Beyond the concert hall, Puello has collaborated on theatre and dance projects, including The return (HOME, 2017), Omega (Wireless Theatre Company, 2019), Lonely cities (Cohan Collective, 2017), Legacy (Royal Exchange Theatre, 2019), There’s no Planet B (Deli Theatre, 2021), Rock, Paper, Scissor (Sheffield Theatres, 2022) and Dream School (The Space, 2023).

“The programme looks fantastic. I'm particularly interested in understanding ABRSM's grade criteria and using them to create new works in collaboration with the partner organisations.”

Kassia Bailey is a Glasgow-based queer composer whose love of stories – past, future, fiction or truth – finds a home in her programmatic musical style. Intertwining contemporary practice with historical styles and influences, she delights in works that cherry-pick past and present techniques to create a sound world all its own.

Originally from London, Kassia first honed her compositional skills under the guidance of Darren Bloom at the junior department of Trinity Laban Conservatoire, winning their composition award.
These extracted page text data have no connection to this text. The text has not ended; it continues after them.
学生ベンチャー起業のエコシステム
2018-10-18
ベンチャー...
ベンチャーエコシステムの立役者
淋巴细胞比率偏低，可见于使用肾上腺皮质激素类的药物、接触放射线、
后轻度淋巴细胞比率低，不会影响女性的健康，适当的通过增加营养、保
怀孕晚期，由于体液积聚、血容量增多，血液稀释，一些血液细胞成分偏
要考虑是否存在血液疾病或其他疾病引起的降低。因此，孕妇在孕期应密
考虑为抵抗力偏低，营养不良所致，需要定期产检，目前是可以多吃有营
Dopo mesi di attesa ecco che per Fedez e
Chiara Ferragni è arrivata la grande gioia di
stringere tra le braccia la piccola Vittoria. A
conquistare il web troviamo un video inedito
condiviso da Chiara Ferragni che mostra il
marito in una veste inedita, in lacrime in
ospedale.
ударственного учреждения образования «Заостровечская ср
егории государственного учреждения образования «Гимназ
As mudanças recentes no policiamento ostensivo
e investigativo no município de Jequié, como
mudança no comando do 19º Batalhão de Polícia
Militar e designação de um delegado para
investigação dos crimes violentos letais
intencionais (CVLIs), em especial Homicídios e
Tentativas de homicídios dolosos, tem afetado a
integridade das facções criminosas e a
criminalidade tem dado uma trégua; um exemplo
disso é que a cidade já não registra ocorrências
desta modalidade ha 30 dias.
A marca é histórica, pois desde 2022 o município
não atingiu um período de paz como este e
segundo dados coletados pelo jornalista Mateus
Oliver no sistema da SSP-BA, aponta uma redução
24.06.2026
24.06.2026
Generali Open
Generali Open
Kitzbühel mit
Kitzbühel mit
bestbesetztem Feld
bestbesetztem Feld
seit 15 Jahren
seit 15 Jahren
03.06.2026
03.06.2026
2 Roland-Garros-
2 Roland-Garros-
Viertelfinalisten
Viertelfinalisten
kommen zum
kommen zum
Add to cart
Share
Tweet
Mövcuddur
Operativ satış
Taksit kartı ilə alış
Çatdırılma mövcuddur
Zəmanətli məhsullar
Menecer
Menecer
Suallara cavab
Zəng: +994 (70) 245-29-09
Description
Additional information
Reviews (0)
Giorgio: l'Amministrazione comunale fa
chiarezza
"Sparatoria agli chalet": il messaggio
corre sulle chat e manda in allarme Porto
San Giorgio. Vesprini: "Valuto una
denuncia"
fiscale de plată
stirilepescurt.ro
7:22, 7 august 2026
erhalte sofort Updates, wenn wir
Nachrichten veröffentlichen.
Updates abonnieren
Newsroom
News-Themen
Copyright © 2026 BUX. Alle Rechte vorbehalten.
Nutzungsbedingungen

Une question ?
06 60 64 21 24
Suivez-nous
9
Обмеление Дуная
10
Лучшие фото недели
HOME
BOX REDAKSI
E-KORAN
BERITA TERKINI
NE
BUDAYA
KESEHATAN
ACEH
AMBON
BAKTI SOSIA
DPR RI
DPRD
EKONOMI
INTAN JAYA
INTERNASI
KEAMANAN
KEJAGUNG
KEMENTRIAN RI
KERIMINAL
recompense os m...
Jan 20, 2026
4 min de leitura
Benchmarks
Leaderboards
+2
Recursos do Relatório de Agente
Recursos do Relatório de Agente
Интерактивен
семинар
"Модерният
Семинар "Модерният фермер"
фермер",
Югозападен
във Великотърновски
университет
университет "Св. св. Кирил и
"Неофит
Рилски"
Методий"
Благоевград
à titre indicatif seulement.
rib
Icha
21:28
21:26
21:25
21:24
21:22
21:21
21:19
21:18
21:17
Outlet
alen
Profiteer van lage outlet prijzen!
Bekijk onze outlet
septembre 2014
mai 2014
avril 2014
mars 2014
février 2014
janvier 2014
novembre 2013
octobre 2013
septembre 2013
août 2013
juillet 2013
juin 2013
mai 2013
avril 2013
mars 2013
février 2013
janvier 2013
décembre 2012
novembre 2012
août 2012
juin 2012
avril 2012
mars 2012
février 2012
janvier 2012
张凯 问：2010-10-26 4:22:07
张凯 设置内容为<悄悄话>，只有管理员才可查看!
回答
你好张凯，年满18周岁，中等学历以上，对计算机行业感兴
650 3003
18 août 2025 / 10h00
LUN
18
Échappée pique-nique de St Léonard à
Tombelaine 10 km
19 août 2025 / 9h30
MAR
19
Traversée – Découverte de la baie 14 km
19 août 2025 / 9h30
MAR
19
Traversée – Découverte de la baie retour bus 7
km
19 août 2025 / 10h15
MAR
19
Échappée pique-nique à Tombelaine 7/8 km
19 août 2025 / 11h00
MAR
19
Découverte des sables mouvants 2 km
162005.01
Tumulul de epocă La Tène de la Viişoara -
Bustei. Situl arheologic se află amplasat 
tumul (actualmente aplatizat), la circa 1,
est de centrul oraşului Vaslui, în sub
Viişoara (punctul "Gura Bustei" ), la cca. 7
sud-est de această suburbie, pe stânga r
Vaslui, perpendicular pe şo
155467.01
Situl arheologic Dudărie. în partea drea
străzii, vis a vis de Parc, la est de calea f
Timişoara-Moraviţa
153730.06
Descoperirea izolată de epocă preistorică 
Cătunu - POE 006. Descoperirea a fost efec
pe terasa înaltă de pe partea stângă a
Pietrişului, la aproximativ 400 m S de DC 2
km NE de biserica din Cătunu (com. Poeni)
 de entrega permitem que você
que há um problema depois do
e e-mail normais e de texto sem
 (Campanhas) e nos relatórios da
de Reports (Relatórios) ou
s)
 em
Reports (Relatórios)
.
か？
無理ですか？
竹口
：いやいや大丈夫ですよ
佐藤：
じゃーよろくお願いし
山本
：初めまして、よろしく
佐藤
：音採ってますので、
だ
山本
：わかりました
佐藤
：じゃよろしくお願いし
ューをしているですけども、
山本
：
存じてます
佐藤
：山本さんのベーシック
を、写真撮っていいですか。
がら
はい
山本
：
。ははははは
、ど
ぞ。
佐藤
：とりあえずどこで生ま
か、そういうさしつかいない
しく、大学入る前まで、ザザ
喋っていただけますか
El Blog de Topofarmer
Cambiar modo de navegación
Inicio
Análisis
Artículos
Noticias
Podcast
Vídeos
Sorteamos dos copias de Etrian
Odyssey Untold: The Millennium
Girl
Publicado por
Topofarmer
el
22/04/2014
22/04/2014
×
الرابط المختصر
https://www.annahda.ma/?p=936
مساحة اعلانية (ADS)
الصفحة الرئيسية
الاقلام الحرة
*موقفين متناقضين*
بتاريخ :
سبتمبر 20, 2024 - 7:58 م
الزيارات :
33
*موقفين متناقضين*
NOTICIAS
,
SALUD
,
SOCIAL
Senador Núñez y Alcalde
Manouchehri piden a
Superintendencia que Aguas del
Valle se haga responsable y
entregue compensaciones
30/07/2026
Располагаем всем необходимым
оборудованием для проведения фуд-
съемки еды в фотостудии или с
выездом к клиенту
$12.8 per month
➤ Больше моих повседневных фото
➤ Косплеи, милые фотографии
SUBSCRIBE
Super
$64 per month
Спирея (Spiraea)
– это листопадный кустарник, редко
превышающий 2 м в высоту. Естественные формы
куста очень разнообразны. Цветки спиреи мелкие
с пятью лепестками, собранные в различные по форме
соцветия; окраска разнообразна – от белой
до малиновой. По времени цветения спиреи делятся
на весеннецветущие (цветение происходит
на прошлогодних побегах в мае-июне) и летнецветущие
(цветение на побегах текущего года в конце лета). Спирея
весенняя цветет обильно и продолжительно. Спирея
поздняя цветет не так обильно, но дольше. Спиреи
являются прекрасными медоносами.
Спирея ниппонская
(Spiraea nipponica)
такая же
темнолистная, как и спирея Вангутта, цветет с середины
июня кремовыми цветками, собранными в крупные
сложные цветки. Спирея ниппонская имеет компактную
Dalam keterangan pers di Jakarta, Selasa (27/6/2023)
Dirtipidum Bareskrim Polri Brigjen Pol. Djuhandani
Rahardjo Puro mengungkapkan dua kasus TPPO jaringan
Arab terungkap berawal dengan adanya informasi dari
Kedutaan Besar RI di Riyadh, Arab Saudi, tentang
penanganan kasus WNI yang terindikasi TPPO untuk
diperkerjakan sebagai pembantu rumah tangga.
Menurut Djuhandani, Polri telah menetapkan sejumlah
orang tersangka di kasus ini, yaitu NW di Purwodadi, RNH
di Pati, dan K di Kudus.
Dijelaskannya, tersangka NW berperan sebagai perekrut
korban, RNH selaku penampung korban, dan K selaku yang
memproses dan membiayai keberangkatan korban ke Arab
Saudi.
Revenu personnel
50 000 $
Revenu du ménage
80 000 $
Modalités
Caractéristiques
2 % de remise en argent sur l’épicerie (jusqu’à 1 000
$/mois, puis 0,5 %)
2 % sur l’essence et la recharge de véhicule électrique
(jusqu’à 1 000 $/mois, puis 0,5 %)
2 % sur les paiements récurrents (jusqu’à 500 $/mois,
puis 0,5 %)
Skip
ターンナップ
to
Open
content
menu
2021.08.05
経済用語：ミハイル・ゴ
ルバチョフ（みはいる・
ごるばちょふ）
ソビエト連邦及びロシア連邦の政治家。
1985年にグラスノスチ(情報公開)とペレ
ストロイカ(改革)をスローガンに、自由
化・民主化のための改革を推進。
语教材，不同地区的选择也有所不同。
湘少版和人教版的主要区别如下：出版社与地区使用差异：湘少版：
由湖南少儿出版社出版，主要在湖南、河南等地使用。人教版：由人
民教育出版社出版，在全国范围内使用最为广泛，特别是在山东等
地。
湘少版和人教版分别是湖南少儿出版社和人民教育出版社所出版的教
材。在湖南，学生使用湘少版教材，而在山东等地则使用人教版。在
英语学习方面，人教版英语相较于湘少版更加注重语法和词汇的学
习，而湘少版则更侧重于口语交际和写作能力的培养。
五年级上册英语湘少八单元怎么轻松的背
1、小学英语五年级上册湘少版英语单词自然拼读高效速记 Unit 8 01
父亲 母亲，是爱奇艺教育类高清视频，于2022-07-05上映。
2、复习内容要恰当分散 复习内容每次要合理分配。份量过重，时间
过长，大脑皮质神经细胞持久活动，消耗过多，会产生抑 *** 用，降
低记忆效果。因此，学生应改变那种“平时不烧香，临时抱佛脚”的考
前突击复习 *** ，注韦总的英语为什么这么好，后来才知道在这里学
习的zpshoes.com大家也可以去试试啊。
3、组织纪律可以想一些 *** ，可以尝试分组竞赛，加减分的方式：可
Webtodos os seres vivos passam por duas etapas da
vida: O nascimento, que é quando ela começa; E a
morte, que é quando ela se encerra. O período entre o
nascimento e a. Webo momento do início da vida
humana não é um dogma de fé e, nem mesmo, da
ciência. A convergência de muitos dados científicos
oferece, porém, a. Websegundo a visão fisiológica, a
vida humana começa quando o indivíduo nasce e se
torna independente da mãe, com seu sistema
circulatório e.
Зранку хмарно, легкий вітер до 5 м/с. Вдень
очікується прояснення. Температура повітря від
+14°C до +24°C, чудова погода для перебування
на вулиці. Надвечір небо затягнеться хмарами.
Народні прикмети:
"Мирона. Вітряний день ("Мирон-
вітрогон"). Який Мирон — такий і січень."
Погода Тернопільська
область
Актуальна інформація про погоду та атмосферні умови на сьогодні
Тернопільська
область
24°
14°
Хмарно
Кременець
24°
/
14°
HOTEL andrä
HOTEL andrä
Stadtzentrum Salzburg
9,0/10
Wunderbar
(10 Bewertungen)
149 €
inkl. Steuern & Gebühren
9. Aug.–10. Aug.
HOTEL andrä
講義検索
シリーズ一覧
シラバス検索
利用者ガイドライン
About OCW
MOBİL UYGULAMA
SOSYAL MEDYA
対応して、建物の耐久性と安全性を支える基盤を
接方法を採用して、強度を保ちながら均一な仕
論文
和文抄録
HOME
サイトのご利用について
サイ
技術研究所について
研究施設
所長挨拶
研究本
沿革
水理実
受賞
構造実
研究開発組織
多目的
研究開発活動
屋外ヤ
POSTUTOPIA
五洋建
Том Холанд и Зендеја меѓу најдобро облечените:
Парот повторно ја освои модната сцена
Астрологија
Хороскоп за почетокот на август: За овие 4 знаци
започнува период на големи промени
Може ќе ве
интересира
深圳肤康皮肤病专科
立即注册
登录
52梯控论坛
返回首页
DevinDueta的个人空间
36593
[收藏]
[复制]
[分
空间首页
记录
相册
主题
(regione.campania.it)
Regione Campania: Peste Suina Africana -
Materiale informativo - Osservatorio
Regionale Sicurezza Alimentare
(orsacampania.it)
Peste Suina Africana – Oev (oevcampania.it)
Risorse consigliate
Kassia has since continued her studies in Glasgow under the mentorship of Oliver Seale and Bekah Simms at the Royal Conservatoire of Scotland, where she is pursuing her MMus degree.

“I am overjoyed to have been accepted into this project, and I look forward to exploring the myriad possibilities of writing within education while collaborating with the partner organisations.”

Lillie Harris is a contemporary classical composer based in the UK. She studied at the Royal College of Music with Haris Kittos and was awarded the Elgar Memorial Prize for her final composition portfolio.

Musical from a young age, her interest in composing grew out of learning instruments, a flair for languages, and a love of creative writing; as a result, narrative ideas and complex emotions are regular features in her pieces. In recent years her twin passions for text and music have come together in the form of new choral and vocal works, including recent song cycles for children’s voices commissioned by Warwick: A Singing Town, and Glyndebourne, East Sussex Music, and Berwick Church.

Outside of composition, she writes the user manual for Steinberg’s notation software Dorico, sings with Covent Garden Chorus, and does engraving and copying work for music publishers and recording sessions.

“I'm really excited to learn more about writing music that is engaging and achievable for musicians at various stages of learning, and to benefit from the wealth of knowledge and experience that ABRSM and the programme mentors have in this particular area of the music-making ecosystem.”

Photo credit Sam Walton

Louise Drewett (b.1989) is a British composer, based in London. ‘Clearly a talent with a very distinct sensibility’ (The Telegraph), Louise writes music that draws on her formative experience working with community choirs. Her work has been commissioned and performed by ensembles and institutions including the London Symphony Orchestra, the London Philharmonic Orchestra, the International Guitar Foundation, EXAUDI, Festival Chorus, St Marylebone Festival and St Luke’s Music Society. Louise’s community opera, ‘Daylighting’, commissioned by the Royal Academy of Music for their 200th Anniversary, was nominated for an Ivor Novello Award at the Ivors Composer Awards 2022.

Louise is a lecturer in composition at the Royal Academy of Music, and co-directs Sing Healthy, a charity that runs community choirs in Berkshire. Louise has had long-term collaborations with poet Clare Shaw, writing works for voices and choirs, and with theatre company Arbonauts, writing for productions at Inside Out Dorset and Latitude festivals. Louise studied on a scholarship at the Royal Academy of Music, where she was Manson Fellow in 2021-2022, and was awarded the 2018 and 2019 Charles Lucas Composition Prizes. Her study was supported by a Countess of Munster Musical Trust Award and a Vaughan Williams Bursary from the RVW Trust.

“I am grateful for this opportunity to gain insights and experience in writing educational music through the support and mentorship offered by ABRSM and partner organisations. I see music education and community music making as important aspects of my work, and through this programme, I look forward to furthering my understanding of how I can best creatively contribute to these settings.”